Aspects of the review by Varma and colleagues1 conspire to amplify the confusion that surrounds central retinal artery occlusion (CRAO). First, they report that a foveal cherry-red spot is present in 90% of eyes examined within 1 week of CRAO onset, whereas only 58% show concomitant macular opacification. Surely these ‘classic' CRAO signs must co-exist?

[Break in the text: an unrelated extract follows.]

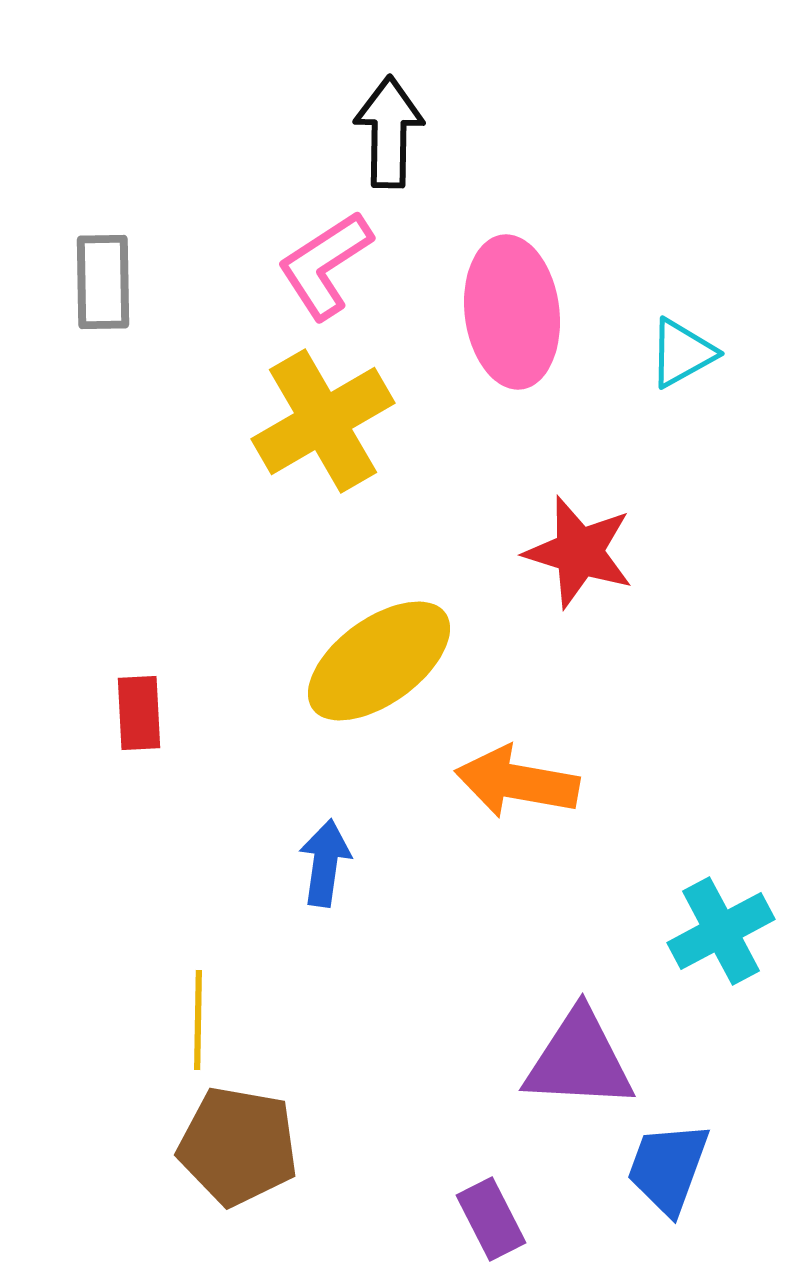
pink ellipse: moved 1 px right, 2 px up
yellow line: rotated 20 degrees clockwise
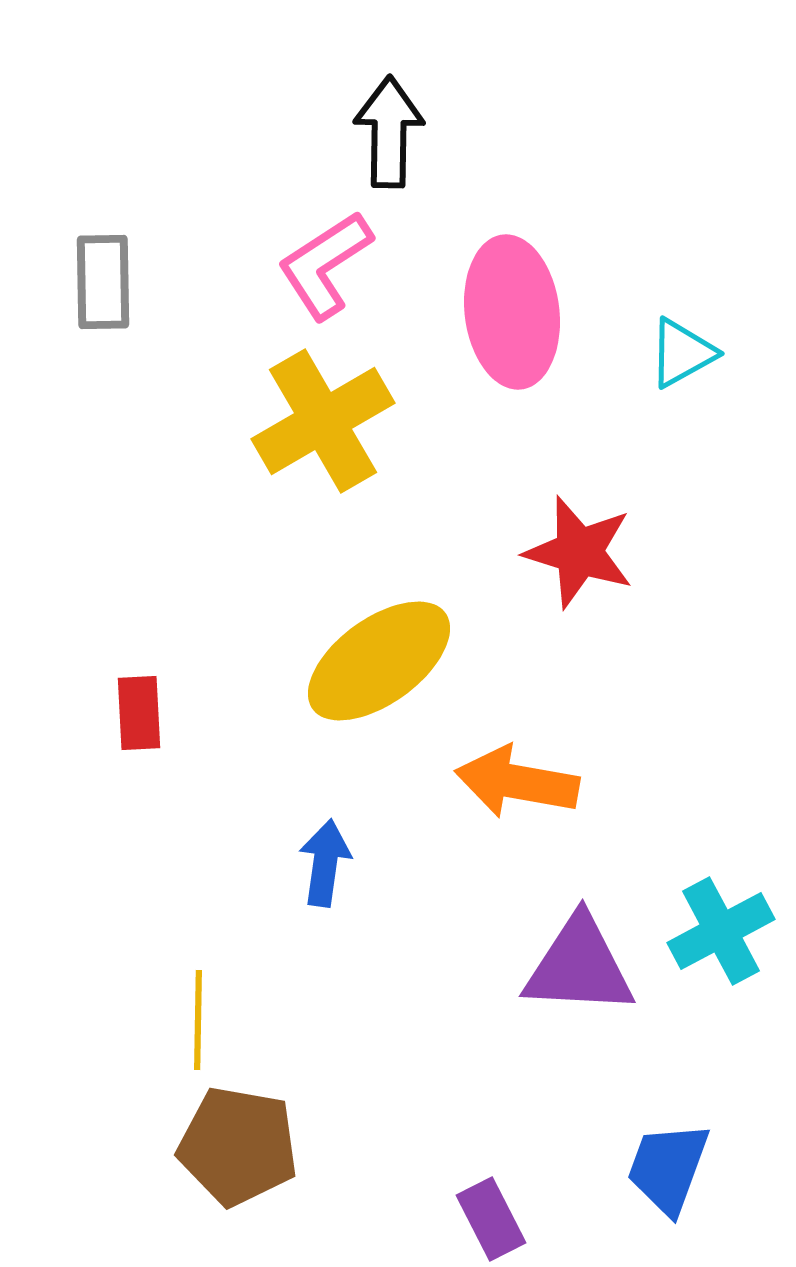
purple triangle: moved 94 px up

Second, Varma and colleagues discuss ‘transient' CRAO, a small subgroup of eyes in the Iowa CRAO classification characterised by CRA reopening by the time of initial presentation and fluorescein angiography.2, 3 They state that ‘transient' CRAO is ‘analogous to a transient ischaemic attack affecting the eye' since ‘restoration of blood flow … results in symptom resolution'.1 This is not the case. The Iowa classification dispenses with terminological convention by labelling events as ‘transient' even though complete reversal of symptoms and signs is precluded by a duration of ischaemic anoxia exceeding 4 h (inner retina's maximum survival time).4 They also state that ‘transient' CRAO presents ‘greatly varied fundus findings'.1 This is not the case. If the duration of ‘transient' CRAO exceeds 4 h, the ‘classic' signs will persist for at least a week. Alternative presentations in the form of ‘scattered patches of retinal opacity'2, 3 usually signify ‘partial', not ‘transient', CRAO.5

Third, Varma and colleagues believe ‘only a rare subgroup of individuals have viable tissue' in the inner retina by 24 h from CRAO onset.1 This is not the case. Although the survival time of anoxic tissue in the posterior pole has been exceeded, this ‘core' of infarction will be surrounded by a zone of critically hypoxic but viable tissue (the ‘ischaemic penumbra'), just as in cerebral stroke. Unlike penumbral cerebral cortex, however, penumbral retina can persist indefinitely.5 Reperfusion of this tissue explains the recovery of the ERG b-wave after CRA unclamping following 4 h of CRAO.4 It can also account for the visual improvement frequently attributed to ‘natural history' in patients,1, 2, 3 provided neural connectivity is maintained between reoxygenated penumbra and optic nerve. However, if the CRA does not reopen and cilioretinal collaterals are not formed, the enduring penumbral state of the tissue will stimulate intraocular neovascularisation (developing in 15–20% of CRAO eyes).5

The author declares no conflict of interest.